There really isn’t an adequate way to encapsulate what the Bureau of Labor and Statistics has done with their reported January jobs result [Main Data Here].   If you want a deep weeds review of the actuarial scheme deployed READ THIS ARTICLE.

In my lifetime of reviewing data and analytics, I have never reviewed a level of statistical manipulation that even comes close to this.  Well, at least not since the 1980’s junk bond valuations used for corporate restructuring and asset removal.  What the BLS produced today will likely go down in the annals of actuarial history as one of the most comprehensively fraudulent manipulations of labor and statistics in history.

In order to get to a point of being able to claim 467,000 job gains last month, the BLS needed to revise four years’ worth of claimed jobs and population data. By subtracting over a million prior jobs from 2021, essentially wiping out the COVID pandemic monthly impact, and by changing the workforce population over the same number of years, the BLS was able to recalculate the current number of people in the workforce and claim 467,000 jobs were recently created.

Again, to unpack this effort would require a week of intensive education on statistics.  {Summary Here}

To avoid that complexity, just think of the big picture this way:

In order to claim a nonexistent gain today, you have to change what took place before.

Ex. Your home is worth $1.4 million as of this morning.  Your home is worth $400,000 more today alone. Why? Because your appreciation was stopped for the past year, and you are now comparing January 2022 to December 2020 when your home was worth $1 million.   You need to pretend the $33,000 your home was gaining in value each month never existed.  Instead, your home went from $1 million to 1.4 million in one day, today.
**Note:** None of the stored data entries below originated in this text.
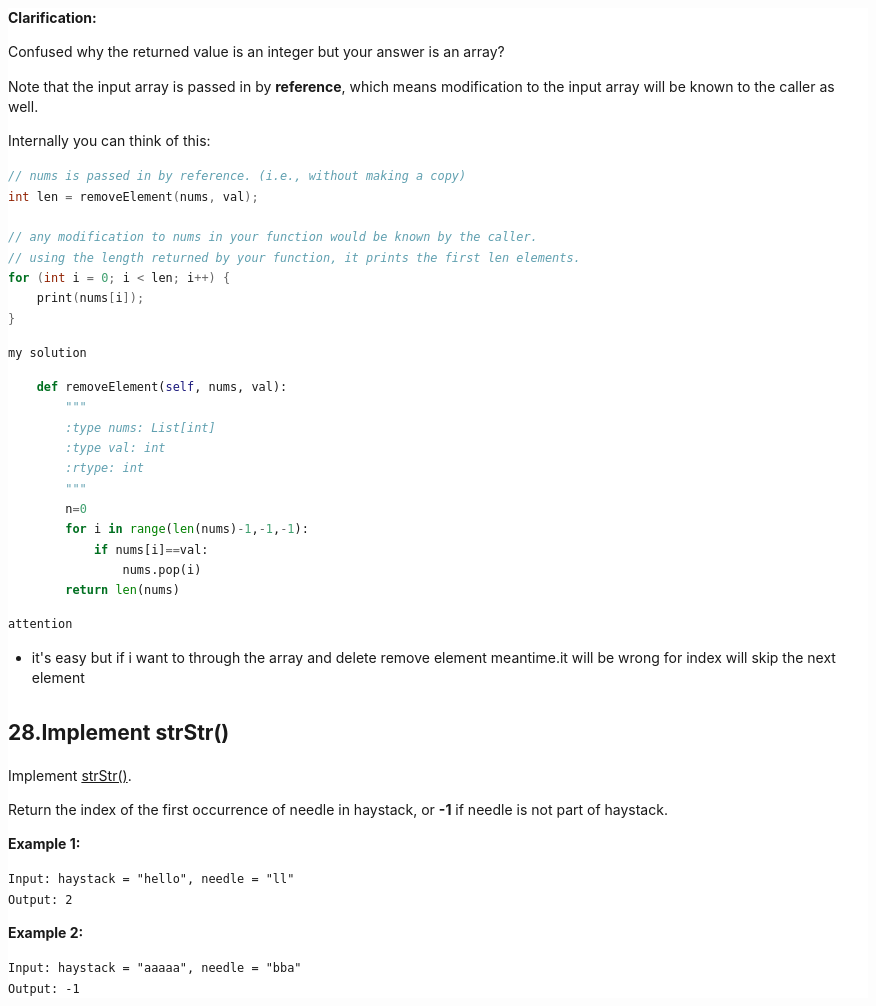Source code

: **Clarification:**

Confused why the returned value is an integer but your answer is an array?

Note that the input array is passed in by **reference**, which means modification to the input array will be known to the caller as well.

Internally you can think of this:

```cpp
// nums is passed in by reference. (i.e., without making a copy)
int len = removeElement(nums, val);

// any modification to nums in your function would be known by the caller.
// using the length returned by your function, it prints the first len elements.
for (int i = 0; i < len; i++) {
    print(nums[i]);
}
```

`my solution`

```python
    def removeElement(self, nums, val):
        """
        :type nums: List[int]
        :type val: int
        :rtype: int
        """
        n=0
        for i in range(len(nums)-1,-1,-1):
            if nums[i]==val:
                nums.pop(i)
        return len(nums)
```

`attention`

- it's easy but if i want to through the array and delete remove element meantime.it will be wrong for index will skip the next element

## 28.Implement strStr()

Implement [strStr()](http://www.cplusplus.com/reference/cstring/strstr/).

Return the index of the first occurrence of needle in haystack, or **-1** if needle is not part of haystack.

**Example 1:**

```
Input: haystack = "hello", needle = "ll"
Output: 2
```

**Example 2:**

```
Input: haystack = "aaaaa", needle = "bba"
Output: -1
```
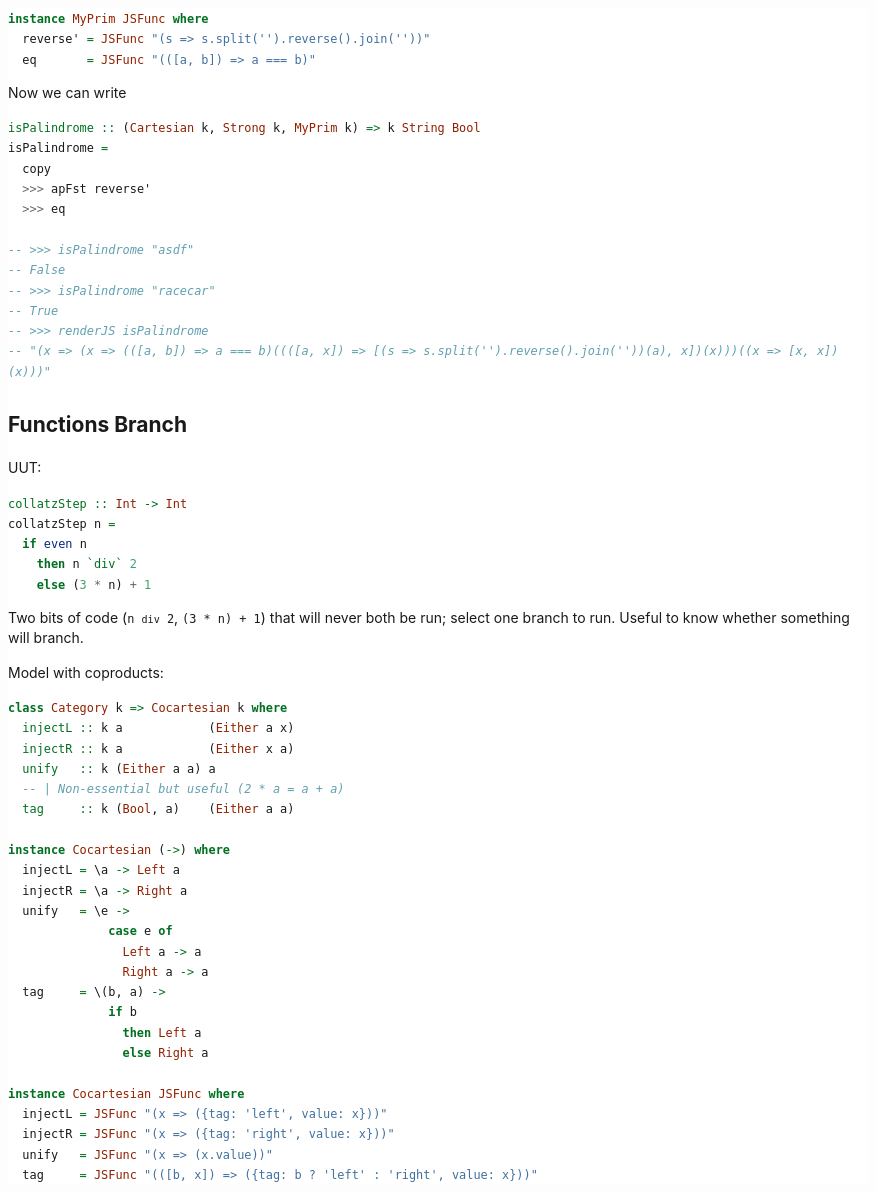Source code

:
 ```haskell
instance MyPrim JSFunc where
  reverse' = JSFunc "(s => s.split('').reverse().join(''))"
  eq       = JSFunc "(([a, b]) => a === b)"
```

Now we can write

```haskell
isPalindrome :: (Cartesian k, Strong k, MyPrim k) => k String Bool
isPalindrome =
  copy
  >>> apFst reverse'
  >>> eq

-- >>> isPalindrome "asdf"
-- False
-- >>> isPalindrome "racecar"
-- True
-- >>> renderJS isPalindrome
-- "(x => (x => (([a, b]) => a === b)((([a, x]) => [(s => s.split('').reverse().join(''))(a), x])(x)))((x => [x, x])(x)))"
```

## Functions Branch

UUT:

```haskell
collatzStep :: Int -> Int
collatzStep n =
  if even n
    then n `div` 2
    else (3 * n) + 1
```

Two bits of code (<code>n `div` 2</code>, `(3 * n) + 1`) that will never both
be run; select one branch to run. Useful to know whether something will branch.

Model with coproducts:

```haskell
class Category k => Cocartesian k where
  injectL :: k a            (Either a x)
  injectR :: k a            (Either x a)
  unify   :: k (Either a a) a
  -- | Non-essential but useful (2 * a = a + a)
  tag     :: k (Bool, a)    (Either a a)

instance Cocartesian (->) where
  injectL = \a -> Left a
  injectR = \a -> Right a
  unify   = \e ->
              case e of
                Left a -> a
                Right a -> a
  tag     = \(b, a) ->
              if b
                then Left a
                else Right a

instance Cocartesian JSFunc where
  injectL = JSFunc "(x => ({tag: 'left', value: x}))"
  injectR = JSFunc "(x => ({tag: 'right', value: x}))"
  unify   = JSFunc "(x => (x.value))"
  tag     = JSFunc "(([b, x]) => ({tag: b ? 'left' : 'right', value: x}))"
```


[control.arrow]: https://hackage.haskell.org/package/base-4.15.0.0/docs/Control-Arrow.html#v:-42--42--42-
[arr choice]: https://hackage.haskell.org/package/base-4.15.0.0/docs/Control-Arrow.html#v:-43--43--43-
[fanin]: https://hackage.haskell.org/package/base-4.15.0.0/docs/Control-Arrow.html#v:-124--124--124-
This is, essentially, the methodologic mindset behind the statistical manipulation.

Additionally, again using this actuary example, to justify your current home valuation to a quizzical audience (a potential buyer), the appraiser (BLS) would have to change every previously appraised value of the entire neighborhood – for every comparable that took place in the prior year.  This is akin to changing the population in the workforce statistics.

The problem becomes that once you set this numerical foundation (the number of people working), all subsequent job reports will have to reflect a new position against a higher base.   Without expanded economic activity to support it, future job gains will be lowered because they are going up against a higher baseline, because the entire population of workers has been changed.

We also know that U.S. economic activity is not expanding.

The value of this January BLS report is essentially nil.

All of that said, there is still a macro BLS data point that deserves emphasis.  Remember the timeline CTH shared previously about the economy and employment changing in May and June of 2021?   That date corresponded with the 2021 massive jump in inflation; yet, none of the data being assembled seemed to show it?

Look at the specific timeframe BLS used to drop the majority of their 2021 employment numbers:

 

It is not coincidental the BLS used the last half of the year to remove 2.5 million claimed workers (subsequently the jobs they held).   The COVID excuse, Delta and Omicron waves, are the cover story for this revision.  The BLS now position the workforce as 149.16 million in December – an increase of roughly 6 million workers from the revised 143.0 million in January.

As one person put it, “there’s cooking numbers, and then there’s cast iron skillet deep frying numbers.”

Yup, the BLS has compiled a burnt offering – upon the altar of sacrificing their credibility.